## To-do item
Which lines in the data contain the string "сетки"? Report each of those lines in full.

## Entries supplied

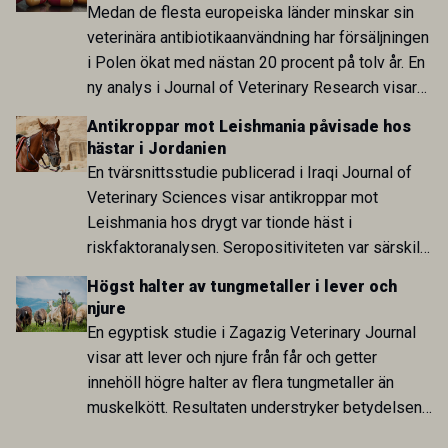
arbete.
Medan de flesta europeiska länder minskar sin
veterinära antibiotikaanvändning har försäljningen
i Polen ökat med nästan 20 procent på tolv år. En
ny analys i Journal of Veterinary Research visar
att skillnaden mot lågförbrukarländer som
Antikroppar mot Leishmania påvisade hos
Sverige är fortsatt stor.
hästar i Jordanien
En tvärsnittsstudie publicerad i Iraqi Journal of
Veterinary Sciences visar antikroppar mot
Leishmania hos drygt var tionde häst i
riskfaktoranalysen. Seropositiviteten var särskilt
hög i Zarqa och statistiskt kopplad till bland
Högst halter av tungmetaller i lever och
annat stallhållning. Resultaten visar att hästarna
njure
har exponerats för parasiten – men inte att de
En egyptisk studie i Zagazig Veterinary Journal
fungerar som reservoarer eller bidrar till
visar att lever och njure från får och getter
smittspridning.
innehöll högre halter av flera tungmetaller än
muskelkött. Resultaten understryker betydelsen
av riktad provtagning och laboratorieanalys i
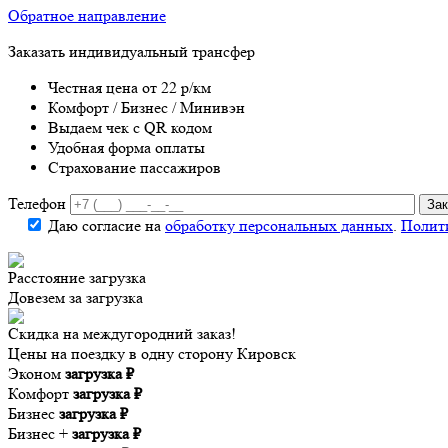
Обратное направление
Заказать индивидуальный трансфер
Честная цена от 22 р/км
Комфорт / Бизнес / Минивэн
Выдаем чек с QR кодом
Удобная форма оплаты
Страхование пассажиров
Телефон
Даю согласие на
обработку персональных данных
.
Полит
Расстояние
загрузка
Довезем за
загрузка
Скидка на междугородний заказ!
Цены на поездку в одну сторону Кировск
Эконом
загрузка ₽
Комфорт
загрузка ₽
Бизнес
загрузка ₽
Бизнес +
загрузка ₽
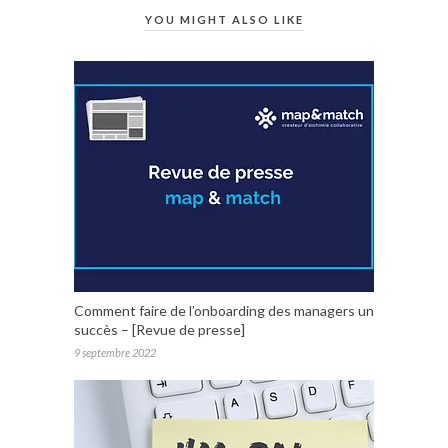
YOU MIGHT ALSO LIKE
Comment faire de l’onboarding des managers un
succès – [Revue de presse]
9 septembre 2022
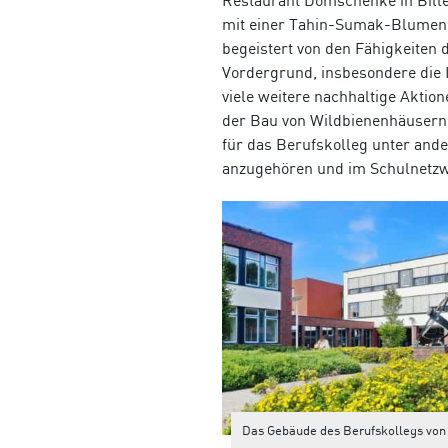
Restaurant Domschenke in Bille
mit einer Tahin-Sumak-Blumenko
begeistert von den Fähigkeiten 
Vordergrund, insbesondere die 
viele weitere nachhaltige Aktion
der Bau von Wildbienenhäusern 
für das Berufskolleg unter an
anzugehören und im Schulnetzwe
Das Gebäude des Berufskollegs von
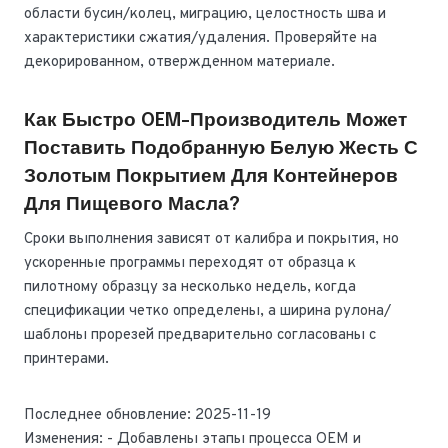
области бусин/колец, миграцию, целостность шва и
характеристики сжатия/удаления. Проверяйте на
декорированном, отвержденном материале.
Как Быстро OEM-Производитель Может
Поставить Подобранную Белую Жесть С
Золотым Покрытием Для Контейнеров
Для Пищевого Масла?
Сроки выполнения зависят от калибра и покрытия, но
ускоренные программы переходят от образца к
пилотному образцу за несколько недель, когда
спецификации четко определены, а ширина рулона/
шаблоны прорезей предварительно согласованы с
принтерами.
Последнее обновление: 2025-11-19
Изменения: - Добавлены этапы процесса OEM и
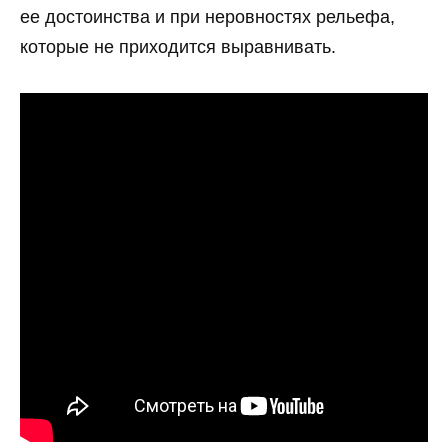
ее достоинства и при неровностях рельефа,
которые не приходится выравнивать.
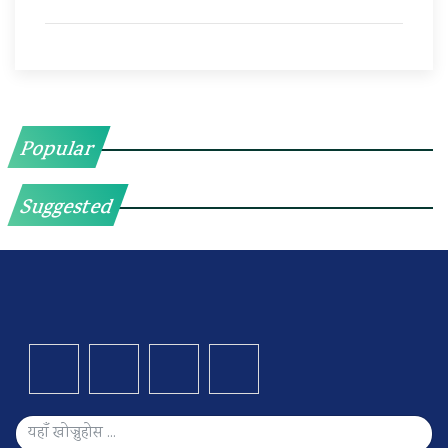
Popular
Suggested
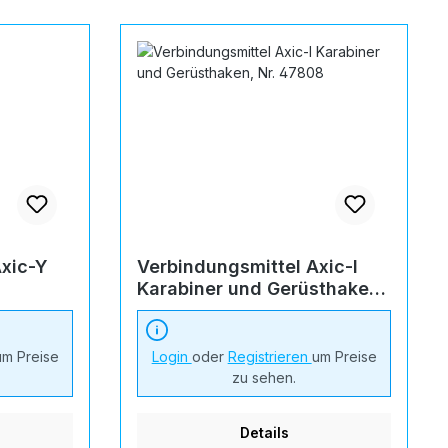
Axic-Y
Verbindungsmittel Axic-I
Karabiner und Gerüsthaken,
Nr. 47808
um Preise
Login
oder
Registrieren
um Preise
zu sehen.
Details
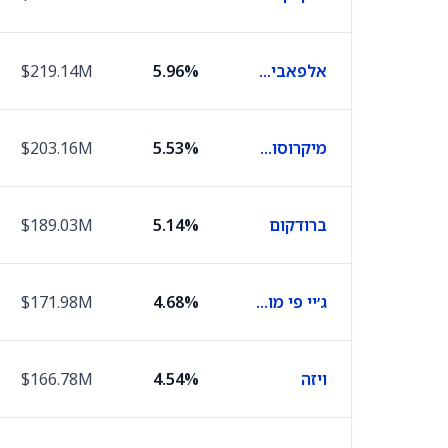
אלפאבית A
5.96%
$219.14M
מיקרוסופט
5.53%
$203.16M
ברודקום
5.14%
$189.03M
ג׳יי פי מורגן
4.68%
$171.98M
ויזה
4.54%
$166.78M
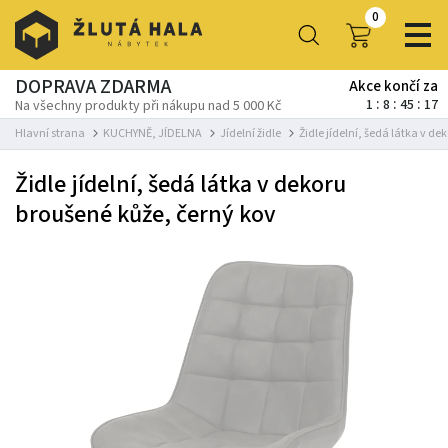
0
DOPRAVA ZDARMA
Akce končí za
1
8
45
17
Na všechny produkty při nákupu nad 5 000 Kč
Hlavní strana
KUCHYNĚ, JÍDELNA
Jídelní židle
Židle jídelní, šedá látka v d
Židle jídelní, šedá látka v dekoru
broušené kůže, černý kov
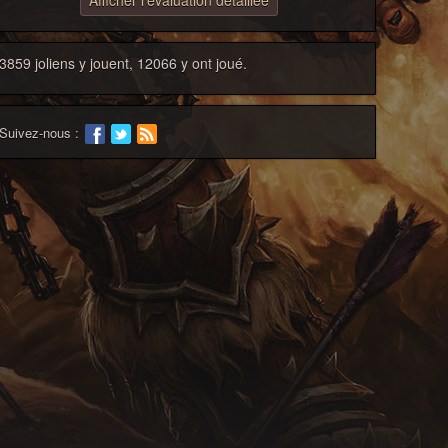
Afficher l'évaluation détaillée
3859 joliens y jouent, 12066 y ont joué.
Suivez-nous :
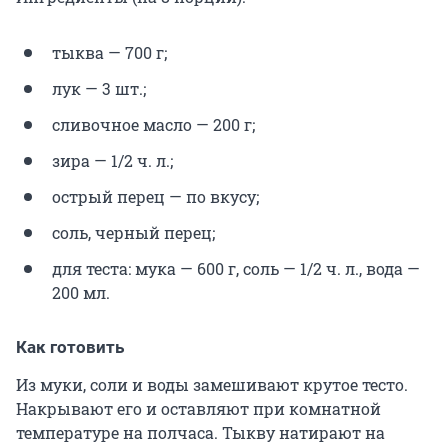
тыква — 700 г;
лук — 3 шт.;
сливочное масло — 200 г;
зира — 1/2 ч. л.;
острый перец — по вкусу;
соль, черный перец;
для теста: мука — 600 г, соль — 1/2 ч. л., вода —
200 мл.
Как готовить
Из муки, соли и воды замешивают крутое тесто.
Накрывают его и оставляют при комнатной
температуре на полчаса. Тыкву натирают на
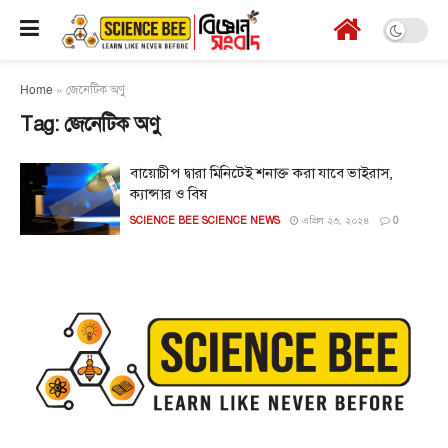
Home
»
জেনেটিক অণু
Tag:
জেনেটিক অণু
বায়োচীপ দ্বারা মিনিটেই শনাক্ত করা যাবে ভাইরাস,
ক্যান্সার ও বিষ
SCIENCE BEE SCIENCE NEWS
এপ্রিল ২৩, ২০২৪
0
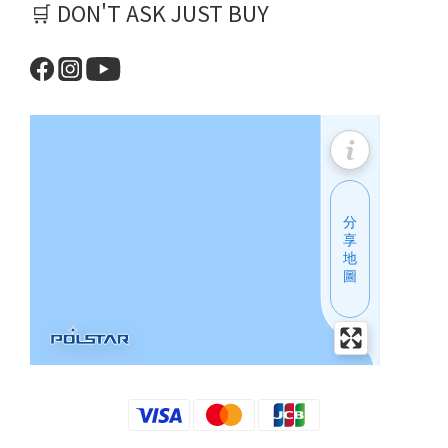
🛒 DON'T ASK JUST BUY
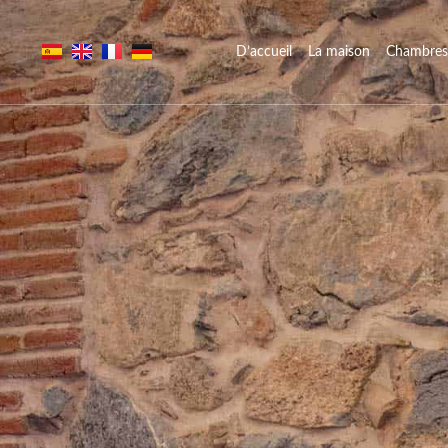
D’accueil
La maison
Chambres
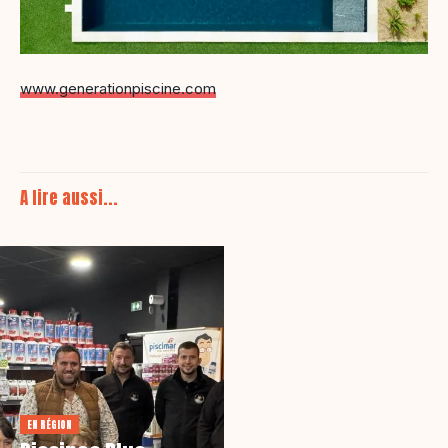
www.generationpiscine.com
A lire aussi...
EN RÉGION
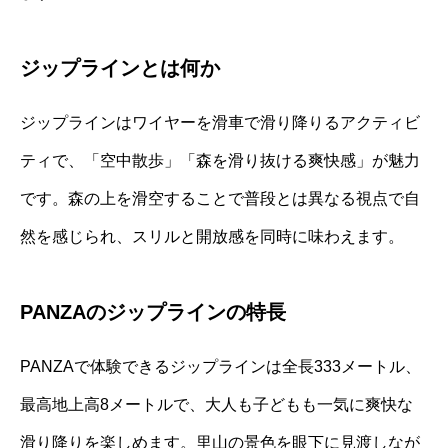
ジップラインとは何か
ジップラインはワイヤーを滑車で滑り降りるアクティビ
ティで、「空中散歩」「森を滑り抜ける爽快感」が魅力
です。森の上を滑空することで普段とは異なる視点で自
然を感じられ、スリルと開放感を同時に味わえます。
PANZAのジップラインの特長
PANZAで体験できるジップラインは全長333メートル、
最高地上高8メートルで、大人も子どもも一気に爽快な
滑り降りを楽しめます。里山の景色を眼下に見渡しなが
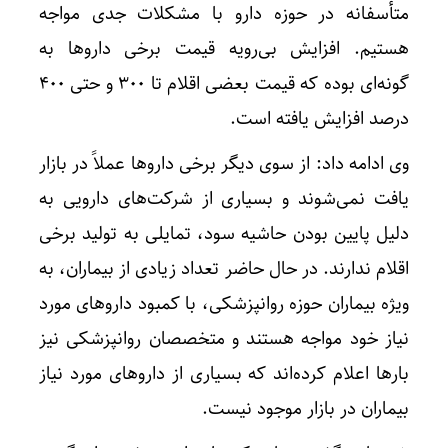
متأسفانه در حوزه دارو با مشکلات جدی مواجه
هستیم. افزایش بی‌رویه قیمت برخی داروها به
گونه‌ای بوده که قیمت بعضی اقلام تا ۳۰۰ و حتی ۴۰۰
درصد افزایش یافته است.
وی ادامه داد: از سوی دیگر برخی داروها عملاً در بازار
یافت نمی‌شوند و بسیاری از شرکت‌های دارویی به
دلیل پایین بودن حاشیه سود، تمایلی به تولید برخی
اقلام ندارند. در حال حاضر تعداد زیادی از بیماران، به‌
ویژه بیماران حوزه روانپزشکی، با کمبود داروهای مورد
نیاز خود مواجه هستند و متخصصان روانپزشکی نیز
بارها اعلام کرده‌اند که بسیاری از داروهای مورد نیاز
بیماران در بازار موجود نیست.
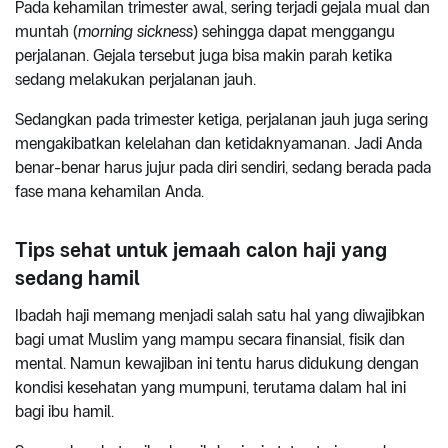
Pada kehamilan trimester awal, sering terjadi gejala mual dan
muntah (
morning sickness
) sehingga dapat menggangu
perjalanan. Gejala tersebut juga bisa makin parah ketika
sedang melakukan perjalanan jauh.
Sedangkan pada trimester ketiga, perjalanan jauh juga sering
mengakibatkan kelelahan dan ketidaknyamanan. Jadi Anda
benar-benar harus jujur pada diri sendiri, sedang berada pada
fase mana kehamilan Anda.
Tips sehat untuk jemaah calon haji yang
sedang hamil
Ibadah haji memang menjadi salah satu hal yang diwajibkan
bagi umat Muslim yang mampu secara finansial, fisik dan
mental. Namun kewajiban ini tentu harus didukung dengan
kondisi kesehatan yang mumpuni, terutama dalam hal ini
bagi ibu hamil.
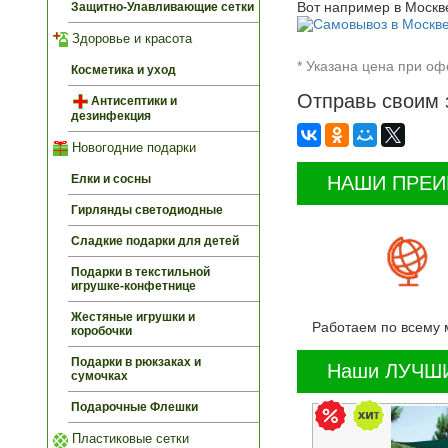
Вот например в Москве
Защитно-Улавливающие сетки
Здоровье и красота
* Указана цена при оф
Косметика и уход
Отправь своим 
Антисептики и
дезинфекция
Новогодние подарки
НАШИ ПРЕ
Елки и сосны
Гирлянды светодиодные
Сладкие подарки для детей
Подарки в текстильной
игрушке-конфетнице
Жестяные игрушки и
Работаем по всему 
коробочки
Подарки в рюкзаках и
Наши ЛУЧШИ
сумочках
Подарочные Флешки
Пластиковые сетки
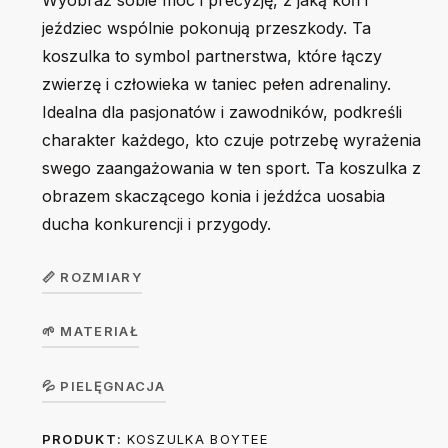
Wyobraź sobie moc i precyzję, z jaką koń i
jeździec wspólnie pokonują przeszkody. Ta
koszulka to symbol partnerstwa, które łączy
zwierzę i człowieka w taniec pełen adrenaliny.
Idealna dla pasjonatów i zawodników, podkreśli
charakter każdego, kto czuje potrzebę wyrażenia
swego zaangażowania w ten sport. Ta koszulka z
obrazem skaczącego konia i jeźdźca uosabia
ducha konkurencji i przygody.
📏 ROZMIARY
🌱 MATERIAŁ
Koszulka
dziecięca
104
116
128
140
156
Koszulka w wersji unisex z krótkim rękawem. Okrągły
💦 PIELĘGNACJA
GirlTee /
dekolt z elastanem. 100% bawełna, single jersey, gramatura
BoyTee
PRODUKT:
KOSZULKA BOYTEE
Prać na lewej stronie ręcznie lub w trybie delikatnym w 30
190 g/m².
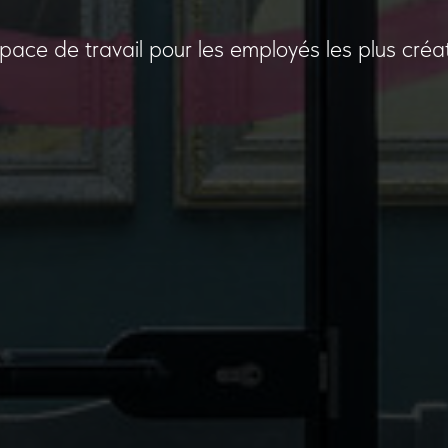
pace de travail pour les employés les plus créat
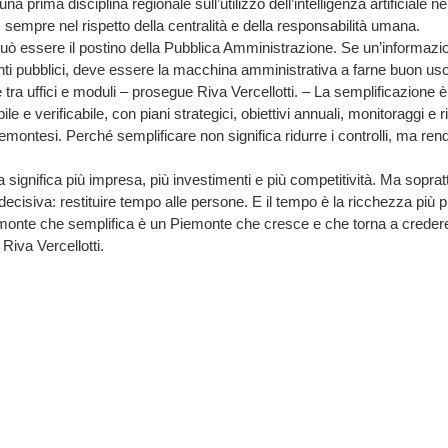
na prima disciplina regionale sull’utilizzo dell’intelligenza artificiale n
sempre nel rispetto della centralità e della responsabilità umana.
 può essere il postino della Pubblica Amministrazione. Se un’informazio
ti pubblici, deve essere la macchina amministrativa a farne buon uso, 
e tra uffici e moduli – prosegue Riva Vercellotti. – La semplificazione
e e verificabile, con piani strategici, obiettivi annuali, monitoraggi e ri
emontesi. Perché semplificare non significa ridurre i controlli, ma render
significa più impresa, più investimenti e più competitività. Ma sopratt
ecisiva: restituire tempo alle persone. E il tempo è la ricchezza più 
onte che semplifica è un Piemonte che cresce e che torna a credere
Riva Vercellotti.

## The completed task
Защитно-Улавливающие сетки
Пластиковые сетки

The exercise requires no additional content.